Maintenant, je pense que pour des outils de sécurité il ne faut pas que ce soit trop abordable. Lorsqu’on fait du saut à l’élastique et qu’on a le choix entre deux expériences, l’une à 100 euros et l’autre à 10 euros, laquelle choisissez-vous ? Il y a de fortes chances que ce soit la première.
Mon opinion c’est qu’il y a une perception du niveau de la sécurité dans le prix proposé. Si on avait offert cette fonctionnalité à 2 euros ça aurait pu desservir le produit.
Que prévoyez-vous en cas de bug si le client ne peut récupérer sa clé privée ?
Nos clients sont couverts à hauteur de 50.000 dollars.
Prévoyez-vous de muscler le service en ajoutant d’autres fonctionnalités ?
Oui, c’est fort probable.
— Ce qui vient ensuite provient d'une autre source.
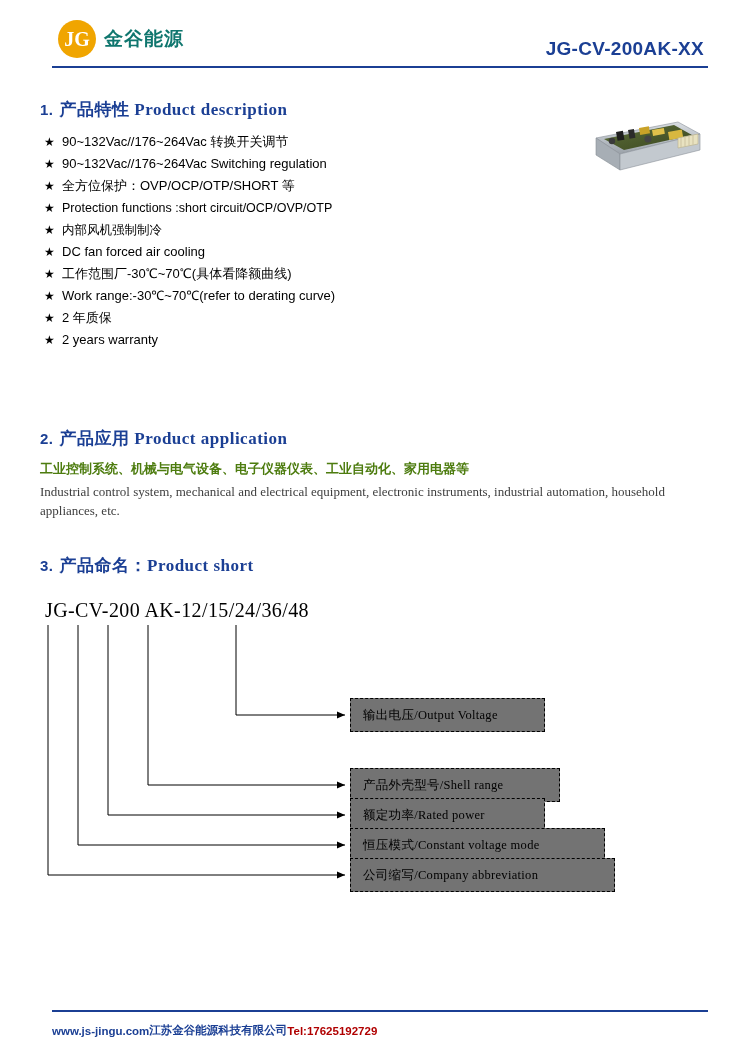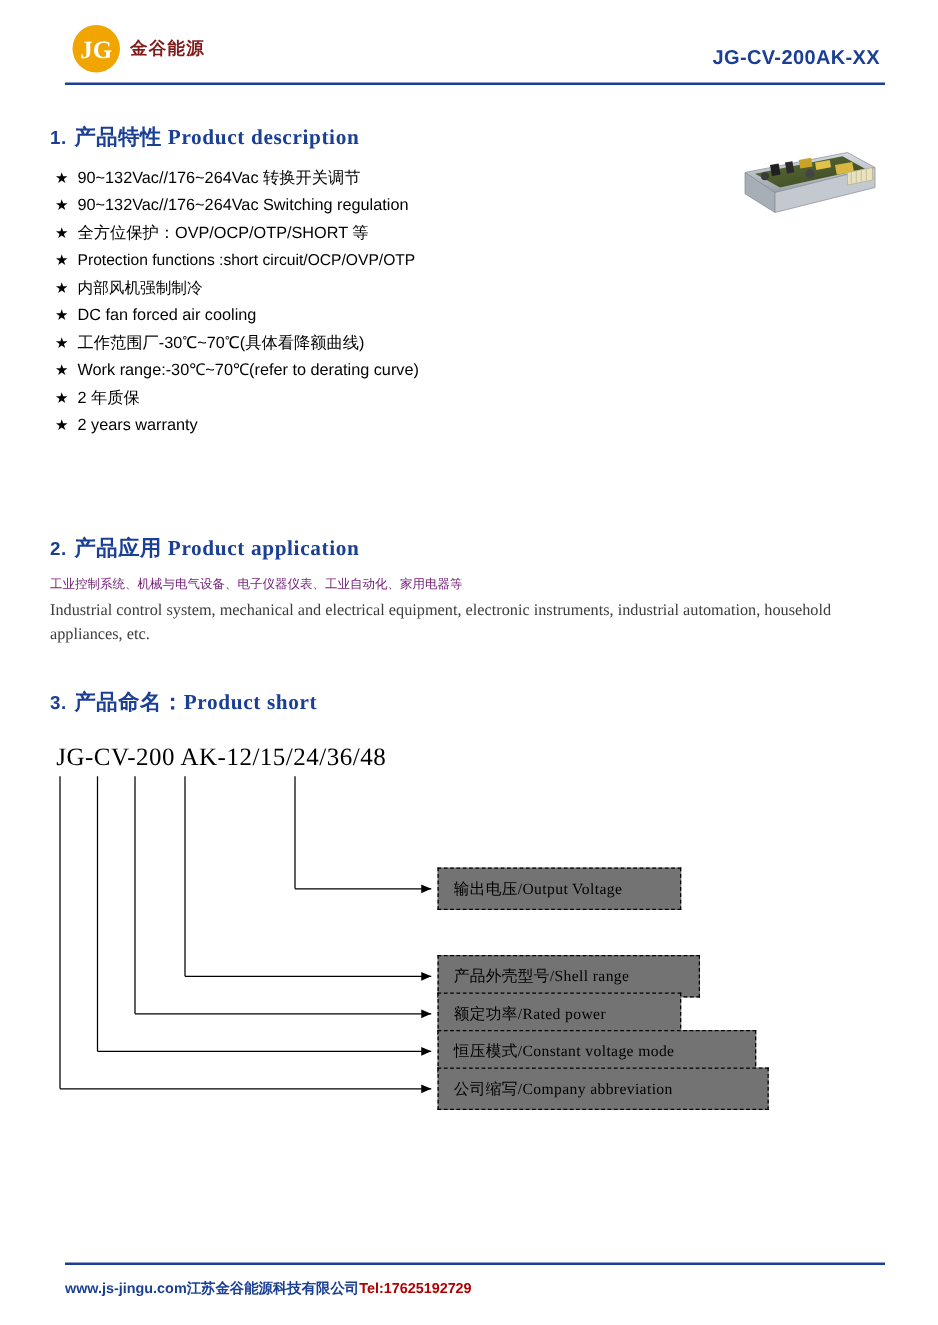"金谷能源" .logo-text { color: #7f1d1d -> #0f766e; font-size: 14px -> 19px }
Assez naturellement, nous pensons à la question de l’héritage. Pour beaucoup d’utilisateurs de cryptos - et même les plus aguerris - il n’y a pas de solution vraiment simple pour céder ses fonds en cas de décès. Avec Ledger Recover, il y a la possibilité de le faire.
Je ne peux pas avancer de calendrier, cela dépendra des retours que nous aurons sur le produit. Pour l’instant, on se concentre pour répondre à toutes les questions sur l’offre actuelle.
Pourquoi le code du logiciel Ledger n’est pas open source, à la différence de votre concurrent Trezor ?
C’est un débat que nous avons depuis de nombreuses années. Personnellement, j’aime l’open source et je trouve que c’est important pour la communauté. Néanmoins pour offrir une sécurité optimale nous avons fait le choix d’utiliser un “Secure Element” (une plateforme matérielle sécurisée). Pour Ledger, c’est STMicroelectronics qui se charge de sa fabrication et celle-ci est contractualisée par l’interdiction de révéler le fonctionnement de cette puce.
Trezor n’a pas opté pour un “Secure Element”. Ils ont un circuit électronique du même acabit que l’on retrouve dans une télécommande de télévision. C’est ce qui leur permet d’être open source, mais de l’autre côté c’est une solution moins sécurisée.